The start of the long infertility haul

After being married for a year my husband and I decided we were ready for a child and to start trying to conceive. Looking back that seems like a life time ago. I wasn't quite 21 and was young and naive. Month after month would pass and I wouldn't be pregnant. After a year, I was discouraged and frustrated yet also felt I couldn't talk to anyone about it. I was 22 and having problems getting pregnant. My doctor didn't even acknowledge my concerns much at all. He assumed like everyone else that it would just happen. He ordered a few blood tests and a semen analysis but was satisfied with the results. I was young and had plenty of time. So I struggled with infertility alone for another year. I didn't talk about it and internalized all my fears, concerns and frustration. This caused me to be very unhappy about pretty much everything.
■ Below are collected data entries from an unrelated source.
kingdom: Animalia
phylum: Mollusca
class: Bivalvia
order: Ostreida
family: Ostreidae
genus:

I found myself unhappy in my marriage and regretting getting married so young. I started going out with my best friend to bars and wanted to be home as little as possible. It was a rough time in my life and I simply denied the effect my infertility problems were having on my marriage. I became tired of the party life after a few months and found myself longing to become a parent still. I started talking about it more to those I was close with. I also worked on my marriage and becoming whole again. Things were back on track but I was still young in most people's eyes. We started looking into IVF online and adoption. The more we thought about it, the more adoption sounded like the path for us. We started the process in January of 2007. I was 23 soon to be 24 so I was concerned about age requirements but luckily we met those for domestic adoption. Adoption in itself is such a long and tiring journey that I'll share that story another day.